The assault led to threats of a US strike and eventually the UN resolution requiring Syria to give up its arsenal.
Later on Monday, UN chief Ban Ki-moon is expected to send a report to the Security Council detailing the logistics of what is considered one of the biggest and most dangerous disarmament operations ever.
Rebels attack two key army bases
On Monday rebels launched a major assault on two key military bases in northwestern Syria, killing 10 soldiers and destroying three tanks in the heaviest fighting the area has seen in months, activists said.
The offensive -- dubbed "The Earthquake" -- was aimed at seizing Wadi Deif and Hamidiyeh, which the insurgents have besieged for almost a year, said the Syrian Observatory for Human Rights.
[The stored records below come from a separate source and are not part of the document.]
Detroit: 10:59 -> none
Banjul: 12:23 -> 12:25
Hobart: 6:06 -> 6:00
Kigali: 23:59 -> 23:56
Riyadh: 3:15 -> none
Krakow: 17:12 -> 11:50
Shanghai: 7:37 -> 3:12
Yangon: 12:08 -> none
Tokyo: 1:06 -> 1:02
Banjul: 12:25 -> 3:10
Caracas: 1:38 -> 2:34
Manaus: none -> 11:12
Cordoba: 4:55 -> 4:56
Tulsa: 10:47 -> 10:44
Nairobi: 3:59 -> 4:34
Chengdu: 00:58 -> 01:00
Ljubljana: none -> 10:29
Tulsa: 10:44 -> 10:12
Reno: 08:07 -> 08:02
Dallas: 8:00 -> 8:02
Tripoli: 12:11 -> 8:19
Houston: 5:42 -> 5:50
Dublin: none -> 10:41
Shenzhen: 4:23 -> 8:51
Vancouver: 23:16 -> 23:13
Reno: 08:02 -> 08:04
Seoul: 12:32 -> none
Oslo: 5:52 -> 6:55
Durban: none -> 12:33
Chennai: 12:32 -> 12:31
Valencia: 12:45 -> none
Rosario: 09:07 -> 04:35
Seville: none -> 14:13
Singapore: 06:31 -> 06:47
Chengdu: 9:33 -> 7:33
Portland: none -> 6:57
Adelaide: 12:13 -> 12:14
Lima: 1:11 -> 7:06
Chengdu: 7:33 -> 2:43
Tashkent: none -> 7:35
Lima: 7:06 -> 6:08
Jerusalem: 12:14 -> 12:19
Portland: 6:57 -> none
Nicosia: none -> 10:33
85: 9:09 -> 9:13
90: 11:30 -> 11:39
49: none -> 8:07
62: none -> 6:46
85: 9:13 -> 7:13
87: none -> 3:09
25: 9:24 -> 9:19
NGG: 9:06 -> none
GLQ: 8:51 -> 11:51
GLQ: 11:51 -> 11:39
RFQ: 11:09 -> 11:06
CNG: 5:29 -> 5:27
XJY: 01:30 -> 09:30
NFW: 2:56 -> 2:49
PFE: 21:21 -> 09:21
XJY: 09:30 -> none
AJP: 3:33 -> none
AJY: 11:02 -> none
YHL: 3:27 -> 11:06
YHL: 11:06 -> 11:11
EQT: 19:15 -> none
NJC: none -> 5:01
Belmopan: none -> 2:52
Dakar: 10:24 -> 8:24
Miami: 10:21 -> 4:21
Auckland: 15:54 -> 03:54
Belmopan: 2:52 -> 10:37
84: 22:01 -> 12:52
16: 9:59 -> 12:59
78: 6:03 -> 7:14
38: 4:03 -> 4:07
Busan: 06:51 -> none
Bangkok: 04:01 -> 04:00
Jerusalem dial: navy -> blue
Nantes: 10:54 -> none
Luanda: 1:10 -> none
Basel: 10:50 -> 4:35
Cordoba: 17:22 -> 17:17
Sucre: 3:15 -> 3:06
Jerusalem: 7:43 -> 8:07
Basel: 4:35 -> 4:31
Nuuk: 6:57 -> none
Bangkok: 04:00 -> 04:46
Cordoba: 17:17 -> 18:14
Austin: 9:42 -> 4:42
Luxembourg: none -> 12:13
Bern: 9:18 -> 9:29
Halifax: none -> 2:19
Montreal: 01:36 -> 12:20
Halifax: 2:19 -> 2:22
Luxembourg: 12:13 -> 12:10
Wadi Deif, a garrison housing a large quantity of weapons in Idlib province, is located near Hamidiyeh, the last military stronghold in the region still in the hands of Assad's army.
Elsewhere, the army completely reopened the only supply route linking central Syria with the northern city of Aleppo after a year of fierce fighting.
At least 115,000 people have been killed since the uprising began in March 2011.
Two million have become refugees and millions more have been displaced inside Syria, as entire neighbourhoods in major cities have been reduced to rubble.
Lavrov said Russia and the United States had agreed to push for the convening of a Syria peace conference in Geneva next month.
"We advocate holding the international conference in mid-November," Lavrov said after his talks with Kerry.
"Today we agreed on the steps needed for both the government and the opposition to come to the conference," RIA-Novosti news agency quoted him as saying.
French Defence Minister Jean-Yves Le Drian said his government hoped the Geneva talks succeed as "there will be no military solution in Syria."